# Apache will einfach nicht



## derKilian (30. Oktober 2004)

Ich hab versucht Apache 1.3.33 auf einem WinME-PC zu installieren. Hat auch alles nett geklappt und so. 
Wenn ich aber dann versuche, ihn mit 127.0.0.1 zu erreichen, kann keine Verbindung hergestellt werden. Und wenn ich den Apache in der Konsole starte kommt die Fehlermeldung: "exec() may not be safe". 

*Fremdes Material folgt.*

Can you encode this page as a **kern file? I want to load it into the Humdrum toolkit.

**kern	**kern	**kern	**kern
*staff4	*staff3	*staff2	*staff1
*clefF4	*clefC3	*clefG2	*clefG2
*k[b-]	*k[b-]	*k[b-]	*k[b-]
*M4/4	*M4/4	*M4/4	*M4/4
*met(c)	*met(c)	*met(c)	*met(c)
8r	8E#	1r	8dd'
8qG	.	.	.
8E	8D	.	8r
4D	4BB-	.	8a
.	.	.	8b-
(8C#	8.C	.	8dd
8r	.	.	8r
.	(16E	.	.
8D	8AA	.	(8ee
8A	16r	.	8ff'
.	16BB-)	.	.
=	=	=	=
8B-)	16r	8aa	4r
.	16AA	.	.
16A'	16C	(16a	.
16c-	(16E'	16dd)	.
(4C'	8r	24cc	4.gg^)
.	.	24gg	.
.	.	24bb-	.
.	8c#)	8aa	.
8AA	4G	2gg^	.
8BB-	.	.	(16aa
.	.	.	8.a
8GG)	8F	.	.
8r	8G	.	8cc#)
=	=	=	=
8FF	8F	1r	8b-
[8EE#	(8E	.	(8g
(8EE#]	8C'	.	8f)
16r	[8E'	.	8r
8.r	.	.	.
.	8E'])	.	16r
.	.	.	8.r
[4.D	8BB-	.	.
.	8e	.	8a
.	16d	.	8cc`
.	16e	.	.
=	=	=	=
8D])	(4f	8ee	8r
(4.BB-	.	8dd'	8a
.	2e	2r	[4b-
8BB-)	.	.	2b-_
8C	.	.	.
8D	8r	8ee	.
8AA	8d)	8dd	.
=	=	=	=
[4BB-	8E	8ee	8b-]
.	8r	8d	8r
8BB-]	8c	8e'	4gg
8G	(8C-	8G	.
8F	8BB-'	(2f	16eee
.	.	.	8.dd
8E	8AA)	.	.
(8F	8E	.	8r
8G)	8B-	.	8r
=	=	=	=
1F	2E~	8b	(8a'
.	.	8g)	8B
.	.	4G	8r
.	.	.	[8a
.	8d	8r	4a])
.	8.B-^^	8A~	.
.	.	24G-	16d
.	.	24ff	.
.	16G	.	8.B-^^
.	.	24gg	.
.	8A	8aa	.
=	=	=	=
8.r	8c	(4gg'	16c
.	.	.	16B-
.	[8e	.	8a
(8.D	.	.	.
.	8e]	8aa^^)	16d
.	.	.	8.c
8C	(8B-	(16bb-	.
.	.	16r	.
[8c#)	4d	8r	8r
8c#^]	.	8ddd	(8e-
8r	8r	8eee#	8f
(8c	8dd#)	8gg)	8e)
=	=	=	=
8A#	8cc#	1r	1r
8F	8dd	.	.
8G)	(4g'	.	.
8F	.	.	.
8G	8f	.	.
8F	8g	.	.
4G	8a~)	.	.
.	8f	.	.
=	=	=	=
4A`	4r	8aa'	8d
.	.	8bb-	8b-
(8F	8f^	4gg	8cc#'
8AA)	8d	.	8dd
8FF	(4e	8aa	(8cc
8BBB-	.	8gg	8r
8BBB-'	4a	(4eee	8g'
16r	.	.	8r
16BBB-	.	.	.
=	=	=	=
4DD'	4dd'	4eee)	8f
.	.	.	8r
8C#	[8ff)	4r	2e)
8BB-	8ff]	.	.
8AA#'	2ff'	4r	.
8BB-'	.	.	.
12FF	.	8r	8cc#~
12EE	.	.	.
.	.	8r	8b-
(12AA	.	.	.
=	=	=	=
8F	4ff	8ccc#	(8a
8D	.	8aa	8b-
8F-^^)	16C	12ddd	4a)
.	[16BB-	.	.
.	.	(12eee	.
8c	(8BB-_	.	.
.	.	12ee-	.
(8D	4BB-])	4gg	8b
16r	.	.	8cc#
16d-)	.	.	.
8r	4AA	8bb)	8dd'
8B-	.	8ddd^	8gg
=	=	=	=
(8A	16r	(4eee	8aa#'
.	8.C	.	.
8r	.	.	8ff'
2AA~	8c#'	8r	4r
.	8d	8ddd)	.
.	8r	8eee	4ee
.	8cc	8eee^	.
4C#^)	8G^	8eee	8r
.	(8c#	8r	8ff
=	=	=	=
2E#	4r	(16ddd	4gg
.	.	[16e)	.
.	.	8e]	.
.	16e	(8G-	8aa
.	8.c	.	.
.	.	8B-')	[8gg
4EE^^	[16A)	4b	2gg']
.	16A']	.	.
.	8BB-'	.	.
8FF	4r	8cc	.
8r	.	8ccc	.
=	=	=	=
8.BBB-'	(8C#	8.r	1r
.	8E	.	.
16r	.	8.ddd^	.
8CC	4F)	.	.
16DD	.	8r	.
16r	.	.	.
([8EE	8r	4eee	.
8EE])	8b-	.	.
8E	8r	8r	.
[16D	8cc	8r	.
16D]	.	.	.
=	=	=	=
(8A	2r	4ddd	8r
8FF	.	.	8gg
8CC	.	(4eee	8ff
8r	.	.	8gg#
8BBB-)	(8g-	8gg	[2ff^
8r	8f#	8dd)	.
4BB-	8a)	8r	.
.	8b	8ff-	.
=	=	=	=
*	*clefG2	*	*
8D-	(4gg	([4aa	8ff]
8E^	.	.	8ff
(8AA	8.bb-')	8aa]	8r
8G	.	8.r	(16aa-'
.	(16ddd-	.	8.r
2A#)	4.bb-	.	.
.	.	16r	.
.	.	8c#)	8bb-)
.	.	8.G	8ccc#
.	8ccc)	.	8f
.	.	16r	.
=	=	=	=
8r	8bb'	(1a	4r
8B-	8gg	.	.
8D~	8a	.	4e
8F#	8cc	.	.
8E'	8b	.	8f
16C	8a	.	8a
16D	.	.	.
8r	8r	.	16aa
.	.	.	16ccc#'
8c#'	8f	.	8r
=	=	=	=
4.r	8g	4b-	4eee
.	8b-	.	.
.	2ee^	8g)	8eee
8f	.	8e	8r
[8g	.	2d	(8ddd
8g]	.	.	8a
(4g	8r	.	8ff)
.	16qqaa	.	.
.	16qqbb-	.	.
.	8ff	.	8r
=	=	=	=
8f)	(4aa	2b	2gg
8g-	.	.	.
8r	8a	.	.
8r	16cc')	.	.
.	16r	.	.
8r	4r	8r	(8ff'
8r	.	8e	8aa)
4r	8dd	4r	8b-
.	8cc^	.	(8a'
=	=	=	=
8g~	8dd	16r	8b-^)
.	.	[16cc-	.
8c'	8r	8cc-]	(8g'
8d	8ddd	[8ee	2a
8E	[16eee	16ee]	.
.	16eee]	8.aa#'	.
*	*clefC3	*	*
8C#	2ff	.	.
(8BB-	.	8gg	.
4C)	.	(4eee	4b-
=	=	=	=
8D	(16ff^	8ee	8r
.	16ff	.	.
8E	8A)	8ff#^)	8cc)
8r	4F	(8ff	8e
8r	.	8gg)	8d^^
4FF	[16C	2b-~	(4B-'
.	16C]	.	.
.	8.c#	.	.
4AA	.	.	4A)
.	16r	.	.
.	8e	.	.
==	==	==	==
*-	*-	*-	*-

In der error.log steht dazu folgendes:
[Sat Oct 30 14:01:51 2004] [warn] (2)No such file or directory: exec() may not be safe  
[Sat Oct 30 14:01:51 2004] [warn] (2)No such file or directory: exec() may not be safe
[Sat Oct 30 14:01:51 2004] [warn] exec() may not be safe  
[Sat Oct 30 14:01:51 2004] [warn] exec() may not be safe  Apache server shutdown initiated...

Was mache ich falsch?


----------



## derKilian (30. Oktober 2004)

Schade. Weiß wohl keiner. Naja, kann man sich ja auch nur schwer vorstellen...


----------



## Neurodeamon (31. Oktober 2004)

Was machst Du falsch? Ganz einfach: Du hast keine Geduld!
Immer locker .... lass den Usern Zeit Deine Frage zu lesen ....

Nun, ich denke hier an einen Konfigurationsfehler in der httpd.conf und/oder php.ini.
Eventuell liegt es auch am Betriebssystem, es gibt diverse Bugs mit Systemen wie Windows 95/98/ME.

Öffne mal die Eingabeaufforderung (Dos-Box) und gehe in das Verzeichnis mit der apache.exe. Gib ein: »apache -t«. Apache sollte nun die httpd.conf auf Syntaxfehler überprüfen und diese ausgeben. Wenn ein Fehler ausgegeben wird, poste ihn bitte falls er Dir nicht weiterhilft.


----------



## derKilian (2. November 2004)

Neurodeamon hat gesagt.:
			
		

> Gib ein: »apache -t«.


httpd.conf: Syntax OK


----------



## Neurodeamon (2. November 2004)

Schade, habe gehofft es würde sich ein Fehler finden, das hätte die Sache vereinfacht   

Versuch mal XAMPP von den apachefriends.org zum Laufen zu bekommen. Wenn das geht - wunderbar, hast Du gleich einen laufenden Apache. Wenn auch das nicht will, liegt es vermutlich am Betriebssystem.

Vielleicht ist folgendes für Dich interessant: XAMPP-ON-CD
Eine kleine Bootdisk mit Linux und vorkonfiguriertem Webserver 

Zum lernen reicht es allemal.


----------